- _ESTRATTO_
Correre nel mondo superando difficoltà e confini pericolosi
Intervista con Giovanni Salvioli, maratoneta per amore dell'Arte, della Cultura e della libertà di vivere
fotografie di: Giovanni Salvioli
11-02-2019 - “Alcuni anni or sono, vent’anni fa per l’esattezza, mentre stavo al computer, applicato al mio lavoro nell’area finanziaria di una grande multinazionale francese, sognavo la Nuova Guinea…” così esordisce Giovanni Salvioli, durante il nostro incontro a Roma, davanti ad una tazza di caffè, per parlare di Afghanistan.
L’Afghanistan è un tema che ci coinvolge.
Per me, come giornalista in aree di crisi, è il Paese di cui amo la gente, il clima drammatico e le notti stellate; per lui, come amante dell’arte di cui è ricco l’Afghanistan, è il Paese costretto per anni a non esprimersi o a difendere le proprie ricchezze culturali.
Dunque la prima tappa della sua avventura, per arrivare in Afghanistan, è stata la Nuova Guinea?
“Sono sempre stato un curioso, con la grande voglia di viaggiare, di vedere e capire come vivono nei Paesi lontani dal nostro, di affrontare quella che molti chiamano “avventura” e che per me è semplicemente voglia di conoscere. La Nuova Guinea è stato il mio primo approccio alla ricerca del viaggio
Dopo la Nuova Guinea, altri Paesi lontani sono stati meta di mie “escursioni” :Yemen, Amazzonia, Gabon, Mongolia,Tajjkistan, per citarne alcuni; e le vette del Ruwenzori e del Kilimangiaro….
Si illuminano gli occhi di Giovanni, nel ricordare i viaggi realizzati per soddisfare la sua “sete” di conoscere luoghi lontani e popoli differenti.
Per quanto riguarda il suo lavoro, racconta che: “Da Milano mi avevano inviato ad occupare un ufficio a Shangai…con mio grande piacere, come ben può capire. La vita in Cina durata alcuni mesi è stata interessante e propedeutica ad un altro esperimento di conoscenza di luogo difficile: la Corea del Nord”.

- _CONSEGNA A_
In quale città si svolge l'incontro con Giovanni Salvioli raccontato nell'intervista?
- _CONSEGNA B_
Per favore, scrivi il seguito dell'intervista a Giovanni Salvioli, partendo dopo l'ultima frase riportata.

- _DATI PRESENTATI_
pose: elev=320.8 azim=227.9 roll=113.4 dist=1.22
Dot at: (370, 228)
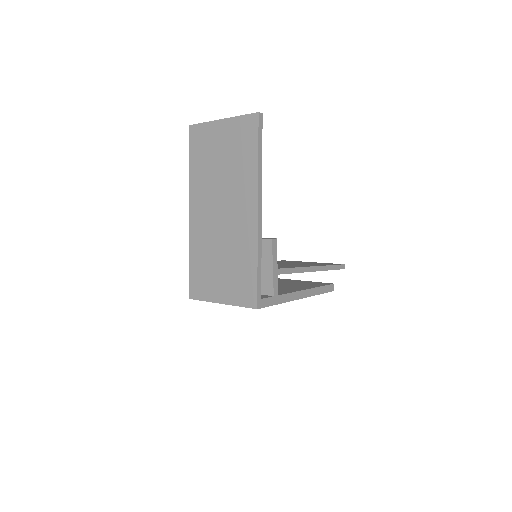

- _RISULTATO A_
A Roma.

- _RISULTATO B_
Non mi dica che è riuscito a visitare la Corea del Nord, con tutte le difficoltà che comporta!
“Il viaggio nella Corea del Nord non è stato turistico, ma operativo, come punto di partenza per affrontare in seguito viaggi più competitivi.
E per uno come me, che non ha mai eseguito sforzi muscolari difficili, se non le escursioni sulle alte cime delle montagne, non è stato un fatto scontato l’iscrivermi ad un tour che organizza eventi sportivi in giro per il mondo, ma soprattutto in Paesi che nel mondo sono conosciuti come “difficili”, o “a rischio”. E, così, mi sono iscritto ad una mezza maratona in Corea del Nord.
Mezza maratona compiuta con successo, anche se non arrivato primo, ma con la soddisfazione di esserci riuscito. La partecipazione ad un evento sportivo ha facilitato l’ingresso nel Paese in cui, però, abbiamo dovuto rispettare divieti numerosi.
Innanzi tutto è proibito introdurre foto, immagini religiose o libri che parlino del Presidente, come è proibito proibito fotografare il Presidente o molti luoghi, senza il permesso dell’accompagnatore coreano che non ci lasciava soli un minuto”.
L’idea del santino mi fa sorridere; mi incuriosisce il fatto che addirittura sia proibito portarsi appresso un’immagine del santo preferito, come si porta nel portafogli la foto del fidanzato o dei figli.
Chi arriva all’aeroporto di Pyongyang è sottoposto a controlli e perquisizioni al millesimo tant’è che…
“Ero a conoscenza di tutte le restrizioni; avevamo ricevuto la lista delle cose da non fare, procurataci dal nostro tour operator; mi ero dimenticato però che nella mia solita valigia, nella tasca interna, mia madre era solita inserire l’immagine della Madonna a protezione dei miei viaggi! Non dico il mio timore, la preoccupazione che venisse scoperta. Ho fatto in modo di recuperarla, stropicciarla, renderla infinitesima e nasconderla…nelle mutande”.
Scoppio in una fragorosa risata, all’idea del maratoneta che cela un’immaginetta sacra in luoghi in cui si spera i controllori coreani non possano accedere…
E fa parte anche questo dell’avventura e dei rischi che si corrono a voler visitare luoghi considerati “proibiti”.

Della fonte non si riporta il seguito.